*Collected data*

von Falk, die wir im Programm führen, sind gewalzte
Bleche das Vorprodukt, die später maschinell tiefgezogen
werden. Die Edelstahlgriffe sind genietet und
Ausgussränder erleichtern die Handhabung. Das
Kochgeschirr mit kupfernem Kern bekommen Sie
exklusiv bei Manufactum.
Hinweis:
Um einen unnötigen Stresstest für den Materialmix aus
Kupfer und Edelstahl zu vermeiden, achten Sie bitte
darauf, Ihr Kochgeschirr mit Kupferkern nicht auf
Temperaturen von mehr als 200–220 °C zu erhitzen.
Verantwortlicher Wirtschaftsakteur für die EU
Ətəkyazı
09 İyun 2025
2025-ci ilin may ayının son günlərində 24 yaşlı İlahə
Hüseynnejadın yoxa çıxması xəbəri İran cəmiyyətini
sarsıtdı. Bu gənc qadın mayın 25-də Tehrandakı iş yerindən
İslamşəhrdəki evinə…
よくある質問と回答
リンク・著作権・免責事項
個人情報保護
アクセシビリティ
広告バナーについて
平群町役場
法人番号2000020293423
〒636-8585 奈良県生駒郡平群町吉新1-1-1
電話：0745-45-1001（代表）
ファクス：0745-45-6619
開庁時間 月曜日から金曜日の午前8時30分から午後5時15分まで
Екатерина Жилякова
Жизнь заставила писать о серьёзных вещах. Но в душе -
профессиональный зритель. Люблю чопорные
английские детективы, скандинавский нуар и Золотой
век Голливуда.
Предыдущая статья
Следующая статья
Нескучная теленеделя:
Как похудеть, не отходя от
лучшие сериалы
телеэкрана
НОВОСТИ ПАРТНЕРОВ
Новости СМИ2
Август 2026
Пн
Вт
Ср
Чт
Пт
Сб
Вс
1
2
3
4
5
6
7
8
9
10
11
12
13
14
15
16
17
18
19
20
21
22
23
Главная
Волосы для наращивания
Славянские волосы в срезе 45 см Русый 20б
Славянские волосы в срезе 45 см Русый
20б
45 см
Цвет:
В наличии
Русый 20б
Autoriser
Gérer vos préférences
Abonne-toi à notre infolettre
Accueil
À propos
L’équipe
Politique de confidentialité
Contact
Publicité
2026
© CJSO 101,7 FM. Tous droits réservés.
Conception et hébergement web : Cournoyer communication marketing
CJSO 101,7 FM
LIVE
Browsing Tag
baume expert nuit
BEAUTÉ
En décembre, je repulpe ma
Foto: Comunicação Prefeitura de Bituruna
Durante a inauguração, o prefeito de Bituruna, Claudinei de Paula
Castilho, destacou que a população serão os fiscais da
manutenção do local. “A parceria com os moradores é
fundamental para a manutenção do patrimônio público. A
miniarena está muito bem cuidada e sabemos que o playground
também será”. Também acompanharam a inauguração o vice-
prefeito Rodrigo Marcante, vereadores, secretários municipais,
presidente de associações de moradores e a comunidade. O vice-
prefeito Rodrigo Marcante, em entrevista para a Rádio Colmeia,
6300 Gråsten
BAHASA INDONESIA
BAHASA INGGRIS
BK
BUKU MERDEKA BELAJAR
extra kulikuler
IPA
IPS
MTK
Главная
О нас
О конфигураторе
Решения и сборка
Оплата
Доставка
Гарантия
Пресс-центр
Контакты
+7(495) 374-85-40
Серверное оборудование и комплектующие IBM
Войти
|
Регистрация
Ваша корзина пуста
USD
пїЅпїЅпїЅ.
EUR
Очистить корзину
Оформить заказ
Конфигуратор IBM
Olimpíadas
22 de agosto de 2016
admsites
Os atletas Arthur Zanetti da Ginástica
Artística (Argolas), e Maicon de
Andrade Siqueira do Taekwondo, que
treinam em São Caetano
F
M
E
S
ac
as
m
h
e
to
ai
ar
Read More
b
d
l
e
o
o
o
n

*Instructions for the task*
Format every line of text in the items above as a single numbered list, omitting any blank lines.

*Finished exercise*
1. von Falk, die wir im Programm führen, sind gewalzte
2. Bleche das Vorprodukt, die später maschinell tiefgezogen
3. werden. Die Edelstahlgriffe sind genietet und
4. Ausgussränder erleichtern die Handhabung. Das
5. Kochgeschirr mit kupfernem Kern bekommen Sie
6. exklusiv bei Manufactum.
7. Hinweis:
8. Um einen unnötigen Stresstest für den Materialmix aus
9. Kupfer und Edelstahl zu vermeiden, achten Sie bitte
10. darauf, Ihr Kochgeschirr mit Kupferkern nicht auf
11. Temperaturen von mehr als 200–220 °C zu erhitzen.
12. Verantwortlicher Wirtschaftsakteur für die EU
13. Ətəkyazı
14. 09 İyun 2025
15. 2025-ci ilin may ayının son günlərində 24 yaşlı İlahə
16. Hüseynnejadın yoxa çıxması xəbəri İran cəmiyyətini
17. sarsıtdı. Bu gənc qadın mayın 25-də Tehrandakı iş yerindən
18. İslamşəhrdəki evinə…
19. よくある質問と回答
20. リンク・著作権・免責事項
21. 個人情報保護
22. アクセシビリティ
23. 広告バナーについて
24. 平群町役場
25. 法人番号2000020293423
26. 〒636-8585 奈良県生駒郡平群町吉新1-1-1
27. 電話：0745-45-1001（代表）
28. ファクス：0745-45-6619
29. 開庁時間 月曜日から金曜日の午前8時30分から午後5時15分まで
30. Екатерина Жилякова
31. Жизнь заставила писать о серьёзных вещах. Но в душе -
32. профессиональный зритель. Люблю чопорные
33. английские детективы, скандинавский нуар и Золотой
34. век Голливуда.
35. Предыдущая статья
36. Следующая статья
37. Нескучная теленеделя:
38. Как похудеть, не отходя от
39. лучшие сериалы
40. телеэкрана
41. НОВОСТИ ПАРТНЕРОВ
42. Новости СМИ2
43. Август 2026
44. Пн
45. Вт
46. Ср
47. Чт
48. Пт
49. Сб
50. Вс
51. 1
52. 2
53. 3
54. 4
55. 5
56. 6
57. 7
58. 8
59. 9
60. 10
61. 11
62. 12
63. 13
64. 14
65. 15
66. 16
67. 17
68. 18
69. 19
70. 20
71. 21
72. 22
73. 23
74. Главная
75. Волосы для наращивания
76. Славянские волосы в срезе 45 см Русый 20б
77. Славянские волосы в срезе 45 см Русый
78. 20б
79. 45 см
80. Цвет:
81. В наличии
82. Русый 20б
83. Autoriser
84. Gérer vos préférences
85. Abonne-toi à notre infolettre
86. Accueil
87. À propos
88. L’équipe
89. Politique de confidentialité
90. Contact
91. Publicité
92. 2026
93. © CJSO 101,7 FM. Tous droits réservés.
94. Conception et hébergement web : Cournoyer communication marketing
95. CJSO 101,7 FM
96. LIVE
97. Browsing Tag
98. baume expert nuit
99. BEAUTÉ
100. En décembre, je repulpe ma
101. Foto: Comunicação Prefeitura de Bituruna
102. Durante a inauguração, o prefeito de Bituruna, Claudinei de Paula
103. Castilho, destacou que a população serão os fiscais da
104. manutenção do local. “A parceria com os moradores é
105. fundamental para a manutenção do patrimônio público. A
106. miniarena está muito bem cuidada e sabemos que o playground
107. também será”. Também acompanharam a inauguração o vice-
108. prefeito Rodrigo Marcante, vereadores, secretários municipais,
109. presidente de associações de moradores e a comunidade. O vice-
110. prefeito Rodrigo Marcante, em entrevista para a Rádio Colmeia,
111. 6300 Gråsten
112. BAHASA INDONESIA
113. BAHASA INGGRIS
114. BK
115. BUKU MERDEKA BELAJAR
116. extra kulikuler
117. IPA
118. IPS
119. MTK
120. Главная
121. О нас
122. О конфигураторе
123. Решения и сборка
124. Оплата
125. Доставка
126. Гарантия
127. Пресс-центр
128. Контакты
129. +7(495) 374-85-40
130. Серверное оборудование и комплектующие IBM
131. Войти
132. |
133. Регистрация
134. Ваша корзина пуста
135. USD
136. пїЅпїЅпїЅ.
137. EUR
138. Очистить корзину
139. Оформить заказ
140. Конфигуратор IBM
141. Olimpíadas
142. 22 de agosto de 2016
143. admsites
144. Os atletas Arthur Zanetti da Ginástica
145. Artística (Argolas), e Maicon de
146. Andrade Siqueira do Taekwondo, que
147. treinam em São Caetano
148. F
149. M
150. E
151. S
152. ac
153. as
154. m
155. h
156. e
157. to
158. ai
159. ar
160. Read More
161. b
162. d
163. l
164. e
165. o
166. o
167. o
168. n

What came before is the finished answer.